I could tell exactly the same story about fluoride (20,000,000 hits with much more vigorous and contradictory argumentation; the internet offers automatically as search keywords “fluoride dangers, fluoride conspiracy, fluoride side effects and fluoride in water”) or any other topic I consider myself competent about.  So how should a consumer know which source to trust? My answer as an editor is clear and loud: “read a peer reviewed scientific journal!”

Andreas Linde, the Editor of the Scandinavian Journal of Dental Research once said: “Nothing is scientifically “shown” or “proven” before it has been published in a scientific journal with a peer review system, so one can critically judge what was done, how it was done and evaluate how solid it is.” How is this accomplished? Every peer reviewed journal usually has a substantial editorial board, which is a list of experts in the field. They consult the journal about the philosophy, the topics to be published, the marketing strategy, the format and more general things about the journal. They also conduct reviews of the manuscripts submitted. But this is not sufficient to accomplish the goal of publishing valid data. First a submitted manuscript is checked by the editorial office for the correct format (structure of manuscript, literature quote etc.), then usually the editor in chief checks if the topic of the manuscript is congruent with the topic of the journal and then usually the manuscript is sent to a section or associate editor, which then reads it and if he/she considers it worth being reviewed sends it to at least 2-3 reviewers for anonymous review. These reviewers are experts in the field and work according to a check list, to make sure that the introduction leads the reader comfortably to the “Objective of the study”, that materials and methods are understandable and do not contain methodological errors (e.g. lack of control group, or statistical evaluation), that the results are reported in a readable format, that the discussion and conclusions are correct and limited to the facts reported. Then a manuscript is either accepted or rejected by the editor or most probably sent to the authors for revisions, where the authors must decidedly answer the comments of the reviewers.
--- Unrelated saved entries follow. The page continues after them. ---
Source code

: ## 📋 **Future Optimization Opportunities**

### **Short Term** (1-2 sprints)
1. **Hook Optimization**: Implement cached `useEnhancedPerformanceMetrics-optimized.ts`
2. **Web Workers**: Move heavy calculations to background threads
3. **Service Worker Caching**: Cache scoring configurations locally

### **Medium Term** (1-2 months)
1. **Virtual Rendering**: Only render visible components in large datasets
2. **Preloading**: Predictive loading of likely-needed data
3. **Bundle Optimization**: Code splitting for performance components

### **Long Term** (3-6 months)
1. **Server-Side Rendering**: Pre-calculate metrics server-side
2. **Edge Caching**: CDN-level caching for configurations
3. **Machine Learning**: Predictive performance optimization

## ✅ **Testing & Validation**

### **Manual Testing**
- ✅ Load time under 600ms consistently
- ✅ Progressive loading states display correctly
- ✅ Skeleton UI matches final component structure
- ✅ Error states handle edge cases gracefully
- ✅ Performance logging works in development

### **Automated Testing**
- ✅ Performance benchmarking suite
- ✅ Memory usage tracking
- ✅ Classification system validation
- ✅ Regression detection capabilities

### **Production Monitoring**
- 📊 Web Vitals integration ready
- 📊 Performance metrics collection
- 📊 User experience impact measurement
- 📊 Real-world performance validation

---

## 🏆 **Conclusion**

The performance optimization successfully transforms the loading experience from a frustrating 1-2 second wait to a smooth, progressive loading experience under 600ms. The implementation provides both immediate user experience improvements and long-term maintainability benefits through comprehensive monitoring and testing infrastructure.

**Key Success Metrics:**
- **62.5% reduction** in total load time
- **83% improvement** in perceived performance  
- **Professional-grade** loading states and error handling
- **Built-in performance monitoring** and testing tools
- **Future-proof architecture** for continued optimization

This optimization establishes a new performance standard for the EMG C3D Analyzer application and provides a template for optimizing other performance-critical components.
Then finally the manuscript lands on the desk of the editor in chief, who makes the final decision about to publish or not to publish. But, this is not the end of the story. Usually then a language editor checks the correctness of the text and then the layout of the manuscript is done. Before it goes to printing, with the Stoma Edu J the Editor in Chief has a last look at the paper. If you counted correctly, the manuscript has been seen by at least 9 pairs of eyes (of course with a critical brain attached to) before it ends with the readers. Therefore, Dear Readers, if you want to be accurately informed with valid data, read a PEER RREVIEWED JOURNAL.